Figure 10 shows the total accumulated CD versus the estimated CD under different FTN acceleration factors α, in the case of an 160–720 km SSMF optical fiber transmission distance. It was observed that both the proposed CDE and conventional blind scheme exhibit substantially equivalent performance. However, because the FTN coherent optical system was extremely sensitive to residual CD, the large CD estimation error will cause the subsequent DSP algorithm to fail to work. Therefore, it was necessary to further quantitatively analyze the error of CD estimation.

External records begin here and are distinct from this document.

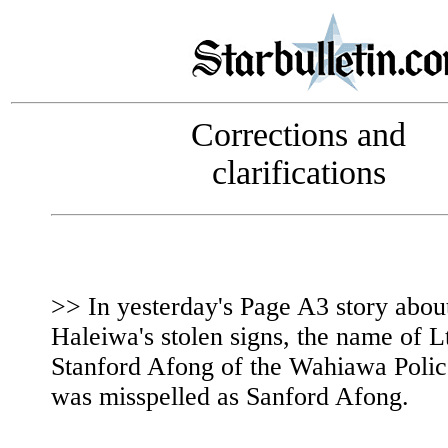
Corrections and
clarifications
>> In yesterday's Page A3 story abou
Haleiwa's stolen signs, the name of L
Stanford Afong of the Wahiawa Polic
was misspelled as Sanford Afong.
|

Figure 11a,b show the mean value of the absolute CDE error in a 60Gbaud DP-QPSK and DP-16QAM experimental system with various link lengths. Although the CDE accuracy fluctuates, it is in the overall range of 40–70 ps/nm. The CDE performance of the 16QAM system was slightly lower than that of the QPSK system, but the difference was small, and the performance has no obvious correlation when α is greater than or equal to 0.85. Compared with the traditional blind CDE algorithm, the CD estimation performance of the proposed algorithm was more stable in both QPSK and 16QAM systems. In addition, as is consistent with the simulation, the CDE error of the blind CDE algorithm varied periodically with the CD_real value. Therefore, our proposed CDE algorithm has better estimation accuracy and more robust working stability under different modulation formats with different transmission distances and acceleration factors.

5. Conclusions

In this paper, a low-complexity and highly robust CD estimation scheme for FTN signals was proposed and demonstrated. Taking advantage of a structure combining a designed training sequence with an improved FrFT method, our proposed scheme could estimate CD roughly but reliably in the first stage, and could further facilitate accurate CDE in second stage with very low CC. Complexity analysis showed that, compared with the conventional blind CDE scheme based on FrFT, the overall CC of the proposed scheme is reduced by about 97%, whilst it still maintains better CD estimation performance. Comprehensive simulation results of triple-carrier 64-GBaud FTN-WDM systems show that the CDE accuracy of the proposed scheme is 65 ps/nm over various transmission distances with CD ranges of 2560~15,360 ps/nm for 64-GBaud DP-16QAM signals. Besides this, the long-haul transmission simulation results show that it can tolerate a DGD of at least 27 ps. Furthermore, 60-GBaud DP-QPSK and DP-16QAM signals were generated in experiments for transmission over various distances, and the worst CD estimation errors were 60 ps/nm and 70 ps/nm for QPSK and the 16QAM system, further proving that compared with the conventional CDE methods, only 256 training symbols and overall 3% CC are needed in order to achieve more accurate and more robust CD estimation no matter the different modulation formats, different acceleration factors, and different CD ranges. Therefore, with its low complexity and strong robustness, this CD estimation scheme is a preferable candidate for practical FTN coherent optical systems.